There are few businesses as besieged by charity requests as restaurants, which are constantly fielding solicitations for giveaways and fundraiser appearances. Ashley Christensen, who this year won the James Beard Award for Best Chef-Southeast, has an assistant who spends 40 percent of her time vetting requests.
"It's sort of a tough conversation, but one of our responsibilities is figuring out where we can have the most impact," Christensen this weekend told an Atlanta Food & Wine Festival audience. "We don't want to be $100 gift certificated to death."
Christensen joined chefs John Currence of Oxford, Miss.; Chris Hall of Atlanta, Ga.; Rodney Scott of Hemingway, S.C. and Nick Pihakis, owner of the Jim 'N Nick's barbecue chain to discuss the emerging philanthropic role of chefs. Although the panelists stopped short of saying chefs should be expected to contribute to their communities, they emphasized that celebrity has provided contemporary chefs with an unprecedented platform from which to agitate for political causes and social justice.
"That's where we are with food now," said Hall, who founded The Giving Kitchen in the wake of his late business partner's Stage IV cancer diagnosis. The organization provides grants to hospitality workers in crisis. "We don't just set a plate of food in front of you."
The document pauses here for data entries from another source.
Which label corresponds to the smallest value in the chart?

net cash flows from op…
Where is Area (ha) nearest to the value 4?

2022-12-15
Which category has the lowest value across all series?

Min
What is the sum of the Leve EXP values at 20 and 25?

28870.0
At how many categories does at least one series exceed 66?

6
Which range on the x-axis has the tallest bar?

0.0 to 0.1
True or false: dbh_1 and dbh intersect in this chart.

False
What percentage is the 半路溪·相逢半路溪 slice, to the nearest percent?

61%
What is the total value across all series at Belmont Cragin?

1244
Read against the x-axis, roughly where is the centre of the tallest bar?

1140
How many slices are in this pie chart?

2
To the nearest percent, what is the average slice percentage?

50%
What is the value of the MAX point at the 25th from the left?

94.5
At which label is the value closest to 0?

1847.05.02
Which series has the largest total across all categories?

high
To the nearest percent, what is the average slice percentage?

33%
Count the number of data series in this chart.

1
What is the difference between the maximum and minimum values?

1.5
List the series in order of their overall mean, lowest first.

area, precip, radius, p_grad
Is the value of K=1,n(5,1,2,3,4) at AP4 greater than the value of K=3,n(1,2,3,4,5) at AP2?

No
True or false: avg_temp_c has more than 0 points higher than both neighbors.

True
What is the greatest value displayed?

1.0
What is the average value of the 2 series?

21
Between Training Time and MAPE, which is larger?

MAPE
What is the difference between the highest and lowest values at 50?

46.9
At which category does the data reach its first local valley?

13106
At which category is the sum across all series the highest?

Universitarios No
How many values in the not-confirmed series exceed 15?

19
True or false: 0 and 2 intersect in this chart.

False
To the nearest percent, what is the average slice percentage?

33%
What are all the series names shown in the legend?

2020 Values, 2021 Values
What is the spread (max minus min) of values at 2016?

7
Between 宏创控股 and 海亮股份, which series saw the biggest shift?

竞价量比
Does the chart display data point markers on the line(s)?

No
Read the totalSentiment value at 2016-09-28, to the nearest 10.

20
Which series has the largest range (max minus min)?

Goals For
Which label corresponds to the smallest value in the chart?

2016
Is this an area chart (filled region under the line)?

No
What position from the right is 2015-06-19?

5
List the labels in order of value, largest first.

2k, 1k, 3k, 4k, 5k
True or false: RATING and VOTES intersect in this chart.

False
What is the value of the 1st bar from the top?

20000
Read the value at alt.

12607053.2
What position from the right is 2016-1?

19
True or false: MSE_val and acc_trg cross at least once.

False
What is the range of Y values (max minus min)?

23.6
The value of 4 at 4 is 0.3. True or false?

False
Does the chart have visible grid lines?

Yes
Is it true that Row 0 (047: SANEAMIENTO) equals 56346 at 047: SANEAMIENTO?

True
Like Hall, the panel's other participants have either created their own organizations or narrowly targeted their giving.
"Very early in my career, I began to understand the depth and importance of sharing," said Currence, who's in the midst of organizing the Big Gay Mississippi Welcome Supper, a New York City event to protest a new Mississippi law allowing business owners to legally turn away patrons if serving them would conflict with the owners' religious beliefs. "We have a responsibility to the communities we're lucky enough to make a living from. It's something that feels good."
While the good feelings reported by every panelist went unchallenged, what's less certain is how to measure the reach of the chefs' hard work. There's no definitive way to know if a chef's time is best spent flipping fish at a fundraiser; talking to fellow chefs about health care or designating proceeds from a dish for charity.
But the chefs who joined the panel are committed to figuring out what kind of service makes sense.
"I don't think it should be required, to be checked off like a box," Christensen said. "But something like the James Beard Award, so much of that is not about who's the best cook. Out of creating great food, we're creating a culture."